/SelfMedMAE

Code for ISBI 2023 paper "Self Pre-training with Masked Autoencoders for Medical Image Classification and Segmentation"

Primary LanguagePythonApache License 2.0Apache-2.0

SelfMedMAE: Self Pre-training with Masked Autoencoders for Medical Image Analysis

Preparation

  1. Install PyTorch, timm and MONAI.
  2. Download the BTCV and MSD_BraTS data.
  3. Install Wandb for logging and visualizations.

Stage 1: MAE Pre-Training

The run scripts are in directory scripts

python main.py \
        configs/mae3d_btcv_1gpu.yaml \
        --mask_ratio=0.125 \
        --run_name='mae3d_sincos_vit_base_btcv_mr125'

The default configurations are set in configs/mae3d_btcv_1gpu.yaml. You can overwrite the configurations by passing arguments with the corresponding key names through the command line, e.g., mask_ratio. We use Wandb to monitor the training process and visualize the masked reconstruction. During the training, the output including checkpoints and Wandb local files are all stored in the specified output_dir value in the configurations. The core MAE codes locate in lib/models/mae3d.py.
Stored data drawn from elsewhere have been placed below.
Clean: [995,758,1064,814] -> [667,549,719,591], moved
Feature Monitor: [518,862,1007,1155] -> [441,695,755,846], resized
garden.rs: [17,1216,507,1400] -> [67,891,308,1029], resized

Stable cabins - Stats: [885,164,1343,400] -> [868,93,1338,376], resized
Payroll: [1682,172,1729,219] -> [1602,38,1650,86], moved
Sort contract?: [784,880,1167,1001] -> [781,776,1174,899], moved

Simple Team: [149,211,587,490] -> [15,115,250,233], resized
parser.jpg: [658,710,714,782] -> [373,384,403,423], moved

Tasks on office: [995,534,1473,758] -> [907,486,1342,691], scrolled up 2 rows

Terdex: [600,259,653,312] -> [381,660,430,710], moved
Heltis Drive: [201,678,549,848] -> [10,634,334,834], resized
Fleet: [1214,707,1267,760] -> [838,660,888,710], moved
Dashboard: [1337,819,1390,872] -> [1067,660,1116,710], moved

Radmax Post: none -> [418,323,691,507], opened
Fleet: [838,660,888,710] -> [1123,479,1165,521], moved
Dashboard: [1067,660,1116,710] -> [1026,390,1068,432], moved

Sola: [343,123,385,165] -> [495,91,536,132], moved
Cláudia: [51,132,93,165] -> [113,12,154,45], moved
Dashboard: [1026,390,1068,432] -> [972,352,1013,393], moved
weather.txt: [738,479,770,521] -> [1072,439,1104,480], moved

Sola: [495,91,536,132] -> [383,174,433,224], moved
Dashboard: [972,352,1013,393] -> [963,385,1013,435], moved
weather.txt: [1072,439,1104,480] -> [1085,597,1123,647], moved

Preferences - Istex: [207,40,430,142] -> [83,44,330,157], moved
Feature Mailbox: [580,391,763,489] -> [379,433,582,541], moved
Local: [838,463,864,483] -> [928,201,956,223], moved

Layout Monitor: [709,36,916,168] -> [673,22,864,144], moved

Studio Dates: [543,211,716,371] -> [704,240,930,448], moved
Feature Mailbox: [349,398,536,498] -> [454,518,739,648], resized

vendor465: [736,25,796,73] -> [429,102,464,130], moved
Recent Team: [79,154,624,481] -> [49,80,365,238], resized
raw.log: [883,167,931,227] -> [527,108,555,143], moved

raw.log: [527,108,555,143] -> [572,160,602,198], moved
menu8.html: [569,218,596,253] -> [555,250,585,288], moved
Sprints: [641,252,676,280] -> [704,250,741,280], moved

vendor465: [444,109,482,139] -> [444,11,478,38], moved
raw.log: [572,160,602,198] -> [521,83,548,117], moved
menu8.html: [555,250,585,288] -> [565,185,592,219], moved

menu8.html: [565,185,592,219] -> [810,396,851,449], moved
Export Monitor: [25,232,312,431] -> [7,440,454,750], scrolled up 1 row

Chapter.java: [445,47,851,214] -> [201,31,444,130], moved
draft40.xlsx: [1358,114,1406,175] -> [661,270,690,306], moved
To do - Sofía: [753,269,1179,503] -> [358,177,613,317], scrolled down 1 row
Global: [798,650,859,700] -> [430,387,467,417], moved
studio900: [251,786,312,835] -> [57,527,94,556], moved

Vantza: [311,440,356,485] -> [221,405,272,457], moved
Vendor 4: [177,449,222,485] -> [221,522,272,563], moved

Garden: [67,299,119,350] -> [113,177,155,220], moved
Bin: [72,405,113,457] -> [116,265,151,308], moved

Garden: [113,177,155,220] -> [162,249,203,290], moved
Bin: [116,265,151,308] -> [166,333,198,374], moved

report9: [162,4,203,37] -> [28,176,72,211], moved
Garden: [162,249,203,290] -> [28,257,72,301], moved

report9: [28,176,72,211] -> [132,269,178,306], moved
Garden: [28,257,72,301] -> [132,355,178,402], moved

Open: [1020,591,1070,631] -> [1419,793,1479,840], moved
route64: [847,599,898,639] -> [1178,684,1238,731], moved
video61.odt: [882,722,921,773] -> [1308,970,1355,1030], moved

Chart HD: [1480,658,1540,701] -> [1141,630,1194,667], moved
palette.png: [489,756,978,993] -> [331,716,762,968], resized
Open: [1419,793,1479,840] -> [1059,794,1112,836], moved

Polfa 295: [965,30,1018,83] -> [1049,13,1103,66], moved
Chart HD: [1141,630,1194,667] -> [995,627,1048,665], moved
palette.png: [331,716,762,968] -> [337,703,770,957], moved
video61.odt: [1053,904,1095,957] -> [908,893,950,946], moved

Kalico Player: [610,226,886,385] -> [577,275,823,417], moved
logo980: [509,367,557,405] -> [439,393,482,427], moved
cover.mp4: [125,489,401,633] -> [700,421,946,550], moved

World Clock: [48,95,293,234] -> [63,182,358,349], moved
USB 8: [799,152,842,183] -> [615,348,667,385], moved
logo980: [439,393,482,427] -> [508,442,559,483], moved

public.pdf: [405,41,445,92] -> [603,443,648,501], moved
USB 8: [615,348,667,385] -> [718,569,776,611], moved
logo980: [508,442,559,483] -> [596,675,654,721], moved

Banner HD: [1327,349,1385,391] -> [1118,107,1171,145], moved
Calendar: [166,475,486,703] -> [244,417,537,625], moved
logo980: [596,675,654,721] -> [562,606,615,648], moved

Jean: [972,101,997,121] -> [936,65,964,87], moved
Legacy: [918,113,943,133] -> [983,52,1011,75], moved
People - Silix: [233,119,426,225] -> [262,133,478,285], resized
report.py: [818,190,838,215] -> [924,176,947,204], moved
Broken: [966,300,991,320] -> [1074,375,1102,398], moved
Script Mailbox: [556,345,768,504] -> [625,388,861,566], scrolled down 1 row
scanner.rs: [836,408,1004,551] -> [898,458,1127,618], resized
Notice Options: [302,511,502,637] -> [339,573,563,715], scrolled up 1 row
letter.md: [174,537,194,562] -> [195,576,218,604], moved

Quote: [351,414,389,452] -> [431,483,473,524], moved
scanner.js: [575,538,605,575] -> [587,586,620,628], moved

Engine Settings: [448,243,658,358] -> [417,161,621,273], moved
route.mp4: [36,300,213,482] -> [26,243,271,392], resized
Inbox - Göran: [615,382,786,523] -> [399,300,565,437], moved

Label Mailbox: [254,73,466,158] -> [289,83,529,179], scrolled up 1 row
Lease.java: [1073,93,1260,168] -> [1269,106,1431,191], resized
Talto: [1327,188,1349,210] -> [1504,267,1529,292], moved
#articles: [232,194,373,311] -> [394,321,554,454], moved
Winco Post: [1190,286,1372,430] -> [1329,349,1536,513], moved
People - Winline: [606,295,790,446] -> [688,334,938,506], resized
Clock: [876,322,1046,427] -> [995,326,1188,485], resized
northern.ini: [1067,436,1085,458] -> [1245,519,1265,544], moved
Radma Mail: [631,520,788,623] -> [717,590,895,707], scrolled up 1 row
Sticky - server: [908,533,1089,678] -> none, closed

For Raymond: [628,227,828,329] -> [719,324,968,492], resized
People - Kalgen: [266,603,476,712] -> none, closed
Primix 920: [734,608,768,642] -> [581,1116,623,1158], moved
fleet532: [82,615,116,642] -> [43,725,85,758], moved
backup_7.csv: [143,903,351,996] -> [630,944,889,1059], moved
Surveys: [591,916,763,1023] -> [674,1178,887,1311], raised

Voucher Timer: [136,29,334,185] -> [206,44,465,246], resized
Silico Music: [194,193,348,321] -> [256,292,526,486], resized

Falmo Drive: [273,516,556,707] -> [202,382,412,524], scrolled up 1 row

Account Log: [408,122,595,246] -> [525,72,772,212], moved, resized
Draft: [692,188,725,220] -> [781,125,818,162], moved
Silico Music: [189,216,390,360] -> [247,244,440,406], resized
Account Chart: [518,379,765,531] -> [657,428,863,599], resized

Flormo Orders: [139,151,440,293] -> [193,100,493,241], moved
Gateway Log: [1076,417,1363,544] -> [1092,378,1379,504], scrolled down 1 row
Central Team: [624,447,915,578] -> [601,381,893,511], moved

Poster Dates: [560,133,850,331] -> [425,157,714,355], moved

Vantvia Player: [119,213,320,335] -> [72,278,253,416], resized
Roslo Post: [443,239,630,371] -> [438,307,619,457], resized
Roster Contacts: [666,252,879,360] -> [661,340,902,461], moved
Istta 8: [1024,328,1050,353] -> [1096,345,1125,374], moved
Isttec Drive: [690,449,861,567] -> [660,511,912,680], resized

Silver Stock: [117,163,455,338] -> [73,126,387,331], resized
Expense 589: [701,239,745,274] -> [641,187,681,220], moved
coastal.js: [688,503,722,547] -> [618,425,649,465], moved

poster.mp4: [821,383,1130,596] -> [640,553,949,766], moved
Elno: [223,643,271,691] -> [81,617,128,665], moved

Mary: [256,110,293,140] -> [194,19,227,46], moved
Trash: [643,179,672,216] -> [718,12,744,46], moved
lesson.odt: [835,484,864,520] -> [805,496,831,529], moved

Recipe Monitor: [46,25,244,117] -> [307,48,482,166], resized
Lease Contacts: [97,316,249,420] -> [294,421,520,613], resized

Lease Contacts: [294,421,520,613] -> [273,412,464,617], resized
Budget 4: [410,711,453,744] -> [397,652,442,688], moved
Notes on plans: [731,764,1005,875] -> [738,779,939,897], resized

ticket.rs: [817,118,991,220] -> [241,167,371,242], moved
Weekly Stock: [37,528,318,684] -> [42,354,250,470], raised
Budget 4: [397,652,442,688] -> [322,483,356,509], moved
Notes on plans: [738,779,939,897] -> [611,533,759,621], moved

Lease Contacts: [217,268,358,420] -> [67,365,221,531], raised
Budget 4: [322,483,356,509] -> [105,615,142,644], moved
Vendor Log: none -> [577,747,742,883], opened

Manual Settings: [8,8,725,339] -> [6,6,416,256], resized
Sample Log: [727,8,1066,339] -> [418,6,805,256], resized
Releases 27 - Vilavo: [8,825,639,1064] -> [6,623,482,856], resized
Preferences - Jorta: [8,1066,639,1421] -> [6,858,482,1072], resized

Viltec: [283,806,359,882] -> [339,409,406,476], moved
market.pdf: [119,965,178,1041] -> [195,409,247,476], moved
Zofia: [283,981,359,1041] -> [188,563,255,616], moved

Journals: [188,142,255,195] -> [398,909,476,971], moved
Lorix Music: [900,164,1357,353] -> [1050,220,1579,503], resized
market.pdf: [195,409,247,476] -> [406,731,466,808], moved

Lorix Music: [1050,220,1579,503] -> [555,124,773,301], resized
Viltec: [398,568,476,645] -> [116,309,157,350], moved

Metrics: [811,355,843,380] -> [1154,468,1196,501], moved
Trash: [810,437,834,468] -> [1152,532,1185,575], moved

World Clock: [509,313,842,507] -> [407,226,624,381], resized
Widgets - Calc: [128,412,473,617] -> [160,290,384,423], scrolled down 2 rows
Stage 2: UNETR Fine-tuning

The run scripts is in directory scripts

python main.py \
        configs/unetr_btcv_1gpu.yaml \
        --lr=3.44e-2 \
        --batch_size=6 \
        --run_name=unetr3d_vit_base_btcv_lr3.44e-2_mr125_10ke_pretrain_5000e \
        --pretrain=$YOUR Pre-Trained MAE Checkpoint$

The core UNETR codes locate in lib/models/unetr3d.py.